It was a simple moment, and several of her peers didn’t quite understand.
‘The parade route is just a straight line through the school…’ While the hallways offered some bends and curves, befuddling a few, Alex Garcia just sat and laughed. “You mean, a straight line?”
A handful of the Wawasee coaches were offering how the parade routes would go for Garcia and her girls wrestling teammates, Garcia honored this morning at Wawasee High School, then North Webster Elementary and later Wawasee Middle School. The freshmen Garcia then would branch off from the local celebrations and head to Mooresville High School southwest of Indianapolis. The celebrating then takes a pause, and for Garcia, hopefully for only a day, as she begins her quest for a state championship.
Already holding the immortal title of being the first girl in Wawasee wrestling history to win a regional championship, the double check mark affords Garcia to be the first Warrior female to reach the State Finals. Hosted by the IHSGW, the ’emerging sport’ is seeing Garcia become an emerging force not only in the girls program, but perhaps in her own life blueprint.
“It might have been my third tournament where I felt more comfortable, going to practice and not wanting to goof off. I wanted to pay attention,” said Garcia, who had absolutely no idea how to handle the rousing ovation she got Wednesday night before the start of the boys dual against Mishawaka. “I liked the feeling of winning the (Lakeland) tournament. I enjoyed winning. It made me feel good about wrestling.”
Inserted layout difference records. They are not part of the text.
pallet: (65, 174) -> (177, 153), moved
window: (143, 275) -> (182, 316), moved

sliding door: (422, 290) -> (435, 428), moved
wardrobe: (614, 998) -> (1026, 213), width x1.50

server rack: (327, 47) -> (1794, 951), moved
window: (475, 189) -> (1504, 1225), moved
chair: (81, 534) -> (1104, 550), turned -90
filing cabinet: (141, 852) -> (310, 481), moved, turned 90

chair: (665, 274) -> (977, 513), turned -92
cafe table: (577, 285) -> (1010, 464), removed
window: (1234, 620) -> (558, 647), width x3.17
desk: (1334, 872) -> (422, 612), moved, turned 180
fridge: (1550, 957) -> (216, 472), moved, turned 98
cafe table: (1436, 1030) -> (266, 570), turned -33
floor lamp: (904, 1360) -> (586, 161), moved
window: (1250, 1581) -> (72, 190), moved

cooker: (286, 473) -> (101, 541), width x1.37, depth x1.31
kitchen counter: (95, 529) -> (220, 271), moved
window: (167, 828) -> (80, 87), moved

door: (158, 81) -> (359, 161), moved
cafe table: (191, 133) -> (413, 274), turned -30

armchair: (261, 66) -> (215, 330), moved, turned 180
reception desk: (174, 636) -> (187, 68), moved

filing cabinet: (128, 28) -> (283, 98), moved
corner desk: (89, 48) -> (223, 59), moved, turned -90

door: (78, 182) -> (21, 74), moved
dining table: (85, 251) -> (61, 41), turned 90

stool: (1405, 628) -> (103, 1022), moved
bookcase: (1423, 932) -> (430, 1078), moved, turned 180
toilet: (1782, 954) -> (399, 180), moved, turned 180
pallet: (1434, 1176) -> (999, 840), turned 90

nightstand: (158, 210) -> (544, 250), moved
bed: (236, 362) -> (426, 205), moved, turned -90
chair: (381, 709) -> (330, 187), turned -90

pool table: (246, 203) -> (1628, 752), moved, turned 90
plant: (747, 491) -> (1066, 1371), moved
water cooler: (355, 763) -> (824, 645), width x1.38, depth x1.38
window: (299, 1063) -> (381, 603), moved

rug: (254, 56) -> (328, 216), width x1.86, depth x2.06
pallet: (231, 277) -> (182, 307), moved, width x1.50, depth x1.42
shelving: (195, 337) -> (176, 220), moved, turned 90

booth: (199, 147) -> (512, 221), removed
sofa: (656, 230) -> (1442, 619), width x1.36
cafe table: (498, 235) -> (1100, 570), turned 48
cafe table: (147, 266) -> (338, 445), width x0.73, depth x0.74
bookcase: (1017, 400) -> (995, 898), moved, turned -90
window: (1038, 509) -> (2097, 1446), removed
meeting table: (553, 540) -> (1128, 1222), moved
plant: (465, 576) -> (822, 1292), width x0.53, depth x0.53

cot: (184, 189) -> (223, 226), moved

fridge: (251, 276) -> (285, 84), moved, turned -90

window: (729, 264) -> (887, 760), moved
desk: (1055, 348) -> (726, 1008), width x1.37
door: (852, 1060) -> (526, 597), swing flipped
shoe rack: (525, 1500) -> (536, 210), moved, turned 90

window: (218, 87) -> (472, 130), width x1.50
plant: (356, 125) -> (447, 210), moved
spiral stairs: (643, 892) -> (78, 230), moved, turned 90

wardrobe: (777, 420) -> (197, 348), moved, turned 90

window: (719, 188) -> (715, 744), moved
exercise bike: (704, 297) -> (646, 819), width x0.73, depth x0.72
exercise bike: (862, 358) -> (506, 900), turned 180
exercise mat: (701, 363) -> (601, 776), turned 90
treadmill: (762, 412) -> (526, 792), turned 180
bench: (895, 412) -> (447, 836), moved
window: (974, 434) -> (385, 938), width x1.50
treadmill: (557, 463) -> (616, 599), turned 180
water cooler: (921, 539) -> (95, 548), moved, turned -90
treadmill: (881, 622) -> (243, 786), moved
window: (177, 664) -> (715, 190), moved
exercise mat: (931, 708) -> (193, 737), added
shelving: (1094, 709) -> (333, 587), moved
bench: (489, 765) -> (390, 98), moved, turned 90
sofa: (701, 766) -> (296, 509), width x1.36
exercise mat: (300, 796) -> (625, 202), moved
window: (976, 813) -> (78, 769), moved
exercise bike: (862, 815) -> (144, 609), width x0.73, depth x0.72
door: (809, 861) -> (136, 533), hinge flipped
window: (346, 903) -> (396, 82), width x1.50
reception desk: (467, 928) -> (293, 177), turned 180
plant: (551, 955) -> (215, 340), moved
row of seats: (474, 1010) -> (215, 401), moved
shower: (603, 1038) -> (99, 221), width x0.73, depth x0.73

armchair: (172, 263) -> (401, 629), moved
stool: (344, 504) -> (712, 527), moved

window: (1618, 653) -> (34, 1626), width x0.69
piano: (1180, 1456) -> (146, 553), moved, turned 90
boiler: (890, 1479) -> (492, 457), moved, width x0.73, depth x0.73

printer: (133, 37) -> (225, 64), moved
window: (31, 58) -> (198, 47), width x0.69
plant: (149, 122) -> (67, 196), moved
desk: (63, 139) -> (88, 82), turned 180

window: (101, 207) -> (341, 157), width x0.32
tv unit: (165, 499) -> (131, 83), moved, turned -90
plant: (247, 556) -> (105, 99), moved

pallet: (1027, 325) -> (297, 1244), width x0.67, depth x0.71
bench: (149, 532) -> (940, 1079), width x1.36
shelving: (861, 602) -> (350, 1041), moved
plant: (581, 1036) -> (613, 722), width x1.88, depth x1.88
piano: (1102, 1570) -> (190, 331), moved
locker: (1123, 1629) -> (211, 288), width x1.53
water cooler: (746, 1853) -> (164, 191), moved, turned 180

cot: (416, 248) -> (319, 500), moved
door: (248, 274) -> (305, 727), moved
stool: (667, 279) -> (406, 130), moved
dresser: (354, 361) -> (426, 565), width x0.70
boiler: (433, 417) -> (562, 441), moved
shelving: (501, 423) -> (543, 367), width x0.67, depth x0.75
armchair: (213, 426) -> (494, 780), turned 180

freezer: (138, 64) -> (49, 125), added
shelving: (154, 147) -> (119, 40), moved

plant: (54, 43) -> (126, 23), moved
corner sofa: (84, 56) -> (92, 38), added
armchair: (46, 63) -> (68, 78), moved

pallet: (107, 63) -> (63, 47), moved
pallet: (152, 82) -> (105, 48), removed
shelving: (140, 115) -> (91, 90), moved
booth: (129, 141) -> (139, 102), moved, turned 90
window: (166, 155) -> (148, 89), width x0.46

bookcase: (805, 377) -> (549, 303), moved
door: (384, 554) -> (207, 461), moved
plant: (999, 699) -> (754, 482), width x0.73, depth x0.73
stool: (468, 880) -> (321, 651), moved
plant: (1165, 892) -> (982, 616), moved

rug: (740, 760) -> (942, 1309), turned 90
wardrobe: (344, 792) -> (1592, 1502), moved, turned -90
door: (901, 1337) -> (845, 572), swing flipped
Garcia is in just her first year of organized wrestling, and by most standards, would mean she’s wrestled for just a few months. Garcia points out that she does have years of experience wrestling her siblings in the house, but there are no referees or scoreboards in the living room unless mom comes in to break up the headlocks. But the truly green freshman found out that volleyball in the fall gave her a feeling of confidence and encouragement, and with one of her best friends, Kenidi Nine, committed to wrestling, it was a natural progression for Garcia to keep building that confident feeling.
“I don’t want to disappoint people,” admitted Garcia, opening up a little about her character. “When I was younger, my sister and I would fight, we would wrestle. I hated the feeling of her beating me. She would always win. I hated it. It has to be there why I don’t like to disappoint anyone. When I played volleyball, they were so happy I did a sport, and when I started wrestling, my dad and brother got really invested in it. So getting started, I didn’t want to disappoint them.”
Looking to her quest for the bigger title, Garcia is going to open in the 160-pound bracket against Madison’s Jasmine Mireles. There isn’t a lot of published material on Mireles, but she went 4-2 in the Southeast Regional last weekend, ending up fourth overall. Mireles won three of her regional matches via pin, but was pinned in the third-place match in just 27 seconds by Plainfield’s Sierra Patton and lost her quarterfinal match in a 37-second pin to Vigo’s Sadie Osburn.
Garcia won all three of her matches at the Penn Regional by pin, the championship a 2:30 winner over Tri-County’s Lilly Sterk. With the mindset of not wanting to lose at any cost, Garcia is thinking big this weekend.
“I’m not going to be overly happy about this until it’s done,” Garcia said. “I won’t really think about until the tournament is over. I want to go down there and do as well as I can. Maybe after the weekend is over I can think about this season and what I was able to do.”